VTC: des chauffeurs illégaux seraient encore en activité

March 7, 2018

Afin d'échapper aux nouvelles contraintes liées à l'obtention de la carte professionnelle, des chauffeurs feraient appel à des faussaires avant de s'inscrire sur les plateformes. Un nouveau sésame, plus sécurisé, devrait permettre d'y mettre un terme.

«Aujourd'hui, des dizaines de faussaires continuent de vendre des cartes falsifiées.» Sayah Baaroun, du syndicat SCP VTC, dénonce une méthode illégale qui semblerait avoir encore cours en France. Depuis l'application de la loi Grandguillaume, les chauffeurs doivent réunir plusieurs conditions pour obtenir leur carte professionnelle VTC: avoir le permis B depuis plus de trois ans, un casier judiciaire vierge et valider un examen VTC. Devant ces nouvelles exigences, certains préfèreraient s'adresser à des faussaires. «J'attends d'être en règle pour travailler et, pendant ce temps-là, des imposteurs véhiculent des clients sans autorisations», déplore Fabien, chauffeur VTC en région parisienne.

 

En février 2017, les policiers de la Direction de renseignement de la préfecture de police (DRPP) avaient démantelé un réseau de faussaires de carte professionnel VTC. À l'époque, près de mille resquilleurs répartis sur toute la France, principalement des personnes sans-papiers, auraient bénéficié de ces faux. Malgré ce coup de filet, le nombre de chauffeurs illégaux pourrait avoir augmenté. «Sur tout le territoire, les 3000 à 4000 chauffeurs illégaux qui avaient disparu après la loi Grandguillaume reviennent en force sur les plateformes», estime le syndicaliste Sayah Baaroun. Des chiffres jugés «totalement improbables» par le major Pierre Pipéris, responsable des Boers - la police des taxis - à la préfecture de police de Paris. «Il arrive que nous effectuions des contrôles de fausses cartes VTC, mais pas quinze par jours», précise-t-il.

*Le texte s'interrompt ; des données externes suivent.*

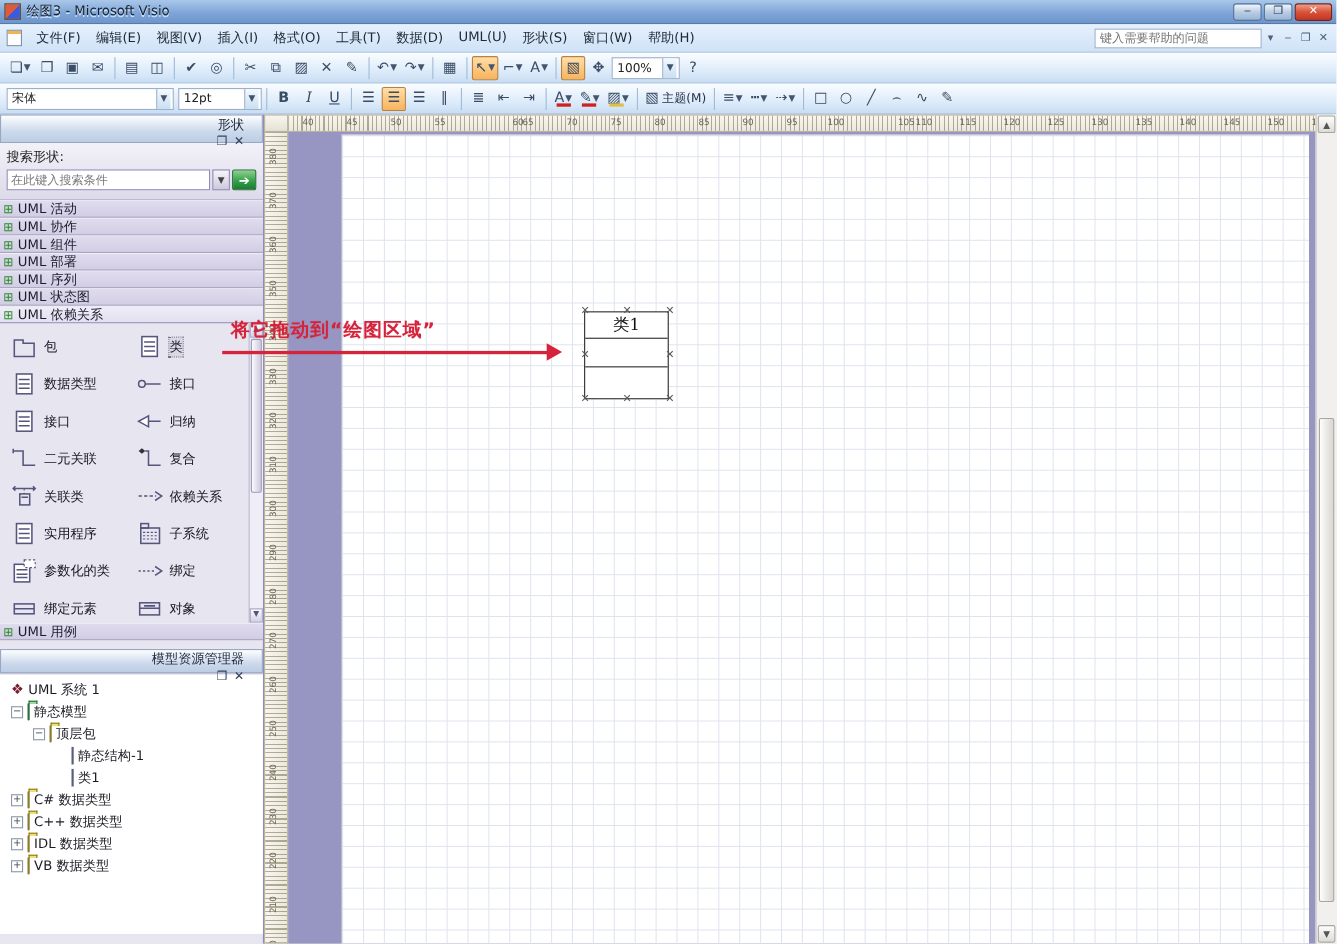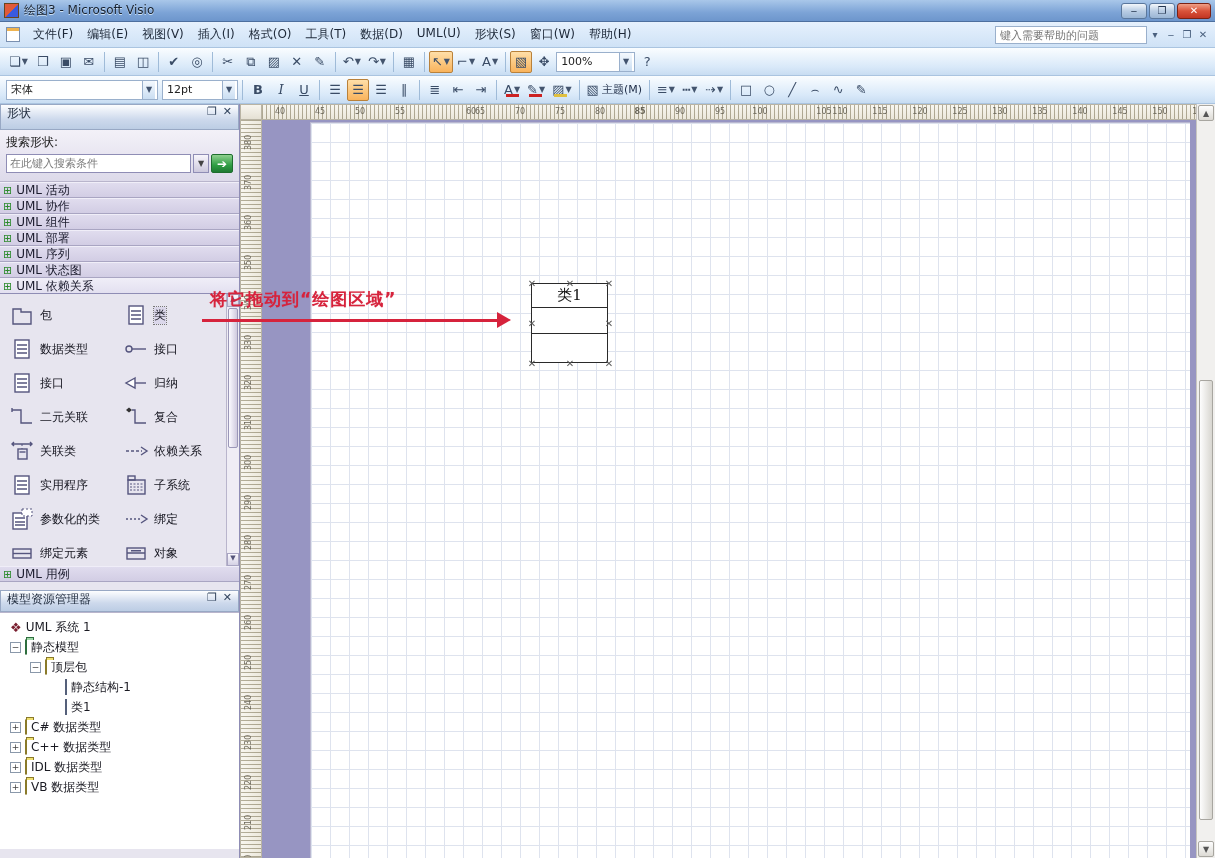--- a/index.html
+++ b/index.html
@@ -50,21 +50,21 @@
   .glyph-b { font-weight:bold; } .glyph-i { font-style:italic; font-family:"DejaVu Serif",serif;}
   .glyph-u { text-decoration:underline; }
   .colorbar { display:inline-block; width:13px; height:3px; margin-top:12px; position:absolute; }
 
   
   .main { position:absolute; left:0; top:104px; width:100%; height:754px; display:flex; }
 
   
   .left-panel { width:240px; height:100%; background:#e7e5ef; border-right:1px solid #8f8db5; position:relative; }
   .panel-header { height:26px; background:linear-gradient(#fdfeff,#cdd9ec 60%,#bccde4);
-    border:1px solid #98a8c4; display:flex; align-items:flex-start; padding:0 6px; color:#1e2a3c; }
+    border:1px solid #98a8c4; display:flex; align-items:flex-end; padding:0 16px; color:#1e2a3c;flex-direction:column; }
   .panel-header .ph-btns { margin-left:auto; display:flex; gap:6px; font-size:11px; color:#33455e; }
   .search-area { height:52px; background:linear-gradient(#f3f1f8,#dddaea); padding:4px 6px 0 6px; border-bottom:1px solid #b9b5cc; }
   .search-area .lab { font-size:12px; color:#222; margin-bottom:3px; }
   .search-row { display:flex; align-items:center; gap:2px; }
   .search-input { flex:1; height:19px; border:1px solid #8f8db5; background:#fff; font-size:11px; color:#7a7a7a; padding:0 3px; }
   .search-dd { width:16px; height:19px; background:linear-gradient(#f7f5fb,#cdc9dd); border:1px solid #8f8db5; font-size:8px; color:#444; display:flex;align-items:center;justify-content:center; }
   .search-go { width:22px; height:19px; border:1px solid #1e6e2e; border-radius:2px; color:#fff; font-size:12px;
     background:linear-gradient(#8fd08f,var(--green) 60%,#1f7a33); display:flex; align-items:center; justify-content:center; }
 
   .stencil-list { background:#c9c5db; }
@@ -249,21 +249,21 @@
         <span>A</span>
         <span class="dd">▼</span>
       </span>
       <span class="tb-sep"></span>
       <span class="tb-btn active">
         <span>▧</span>
       </span>
       <span class="tb-btn">
         <span>✥</span>
       </span>
-      <span class="combo" style="width: 79px;">
+      <span class="combo" style="width: 62px;">
         <span>100%</span>
         <span class="dd">▼</span>
       </span>
       <span class="tb-btn">?</span>
     </div>
 
   <div class="toolbar" id="fmt-toolbar">
     <span class="combo" style="width:152px">
       <span>宋体</span>
       <span class="dd">▼</span>
@@ -635,21 +635,21 @@
       <div class="hruler" id="hruler">
           <span class="rnum" style="left: 18px;">40</span>
           <span class="rnum" style="left: 58px;">45</span>
           <span class="rnum" style="left: 98px;">50</span>
           <span class="rnum" style="left: 138px;">55</span>
           <span class="rnum" style="left: 178px; margin-left: 31px;">60</span>
           <span class="rnum" style="left: 218px;">65</span>
           <span class="rnum" style="left: 258px;">70</span>
           <span class="rnum" style="left: 298px;">75</span>
           <span class="rnum" style="left: 338px;">80</span>
-          <span class="rnum" style="left: 378px; font-weight: bold;">85</span>
+          <span class="rnum" style="left: 378px;">85</span>
           <span class="rnum" style="left: 418px;">90</span>
           <span class="rnum" style="left: 458px; text-align: right;">95</span>
           <span class="rnum" style="left: 498px;">100</span>
           <span class="rnum" style="left: 538px; margin-left: 24px;">105</span>
           <span class="rnum" style="left: 578px;">110</span>
           <span class="rnum" style="left: 618px;">115</span>
           <span class="rnum" style="left: 658px;">120</span>
           <span class="rnum" style="left: 698px;">125</span>
           <span class="rnum" style="left: 738px;">130</span>
           <span class="rnum" style="left: 778px;">135</span>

800 euros pour une fausse carte professionnelle VTC

Pour se procurer une fausse carte, «c'est très facile», raconte Fabien, chauffeur de VTC. Les moins chères se négocieraient «à partir de 800 euros», selon lui. Pourtant, si les candidats réunissent les conditions pour prétendre au statut professionnel VTC, des formations préparant à l'examen existent. On en trouve à tous les prix, de 150 jusqu'à 1500 euros. Cependant, même si l'opération est parfois moins coûteuse qu'une fausse carte professionnelle, «elle ne garantit pas la réussite à l'examen», estime un responsable CFDT transport.

Une fois la fausse carte en main, il serait relativement simple de s'inscrire sur les plateformes en ligne. «Elles ne vérifient pas l'authenticité des documents», assure Fabien. «Nous avons déjà contrôlé des chauffeurs qui ont ouvert leur compte avec des faux documents», renchérit le major Pierre Péris. «Si un faux document est découvert, une enquête est diligentée pour faux et usage de faux en écriture administrative», ajoute-t-il.

Le contrôle est l'unique moment où il est possible de vérifier la véracité des documents. En effet, même si les plateformes communiquent les dossiers des chauffeurs à la préfecture en amont, il s'agit de photocopies. Difficile, dans ce cas, de vérifier l'authenticité des pièces fournies. Pourtant, Uber France assure que «chaque inscription individuelle de chauffeur est validée par deux experts».

Un nouveau format de carte plus sécurisé

Après le coup de filet de février 2017, de nouvelles cartes professionnelles VTC sont entrées en circulation. Elles sont imprimées au format carte de crédit, et courant 2018 «elles seront dotées d'un QR code rassemblant toutes les informations sur le chauffeur (identité, inscription au registre des VTC, validation de la visite médicale…)», précise la préfecture de police. «Elles sont beaucoup plus compliquées à falsifier», précise Pierre Piperis. D'ailleurs, celui-ci relève que depuis leur mise en place, «le nombre de contrôle de fausses cartes est en baisse». «Nous savons que l'ancien format de carte pouvait être sujet à des fraudes, mais le nouveau semble atténuer ce risque», commente pour sa part Uber France.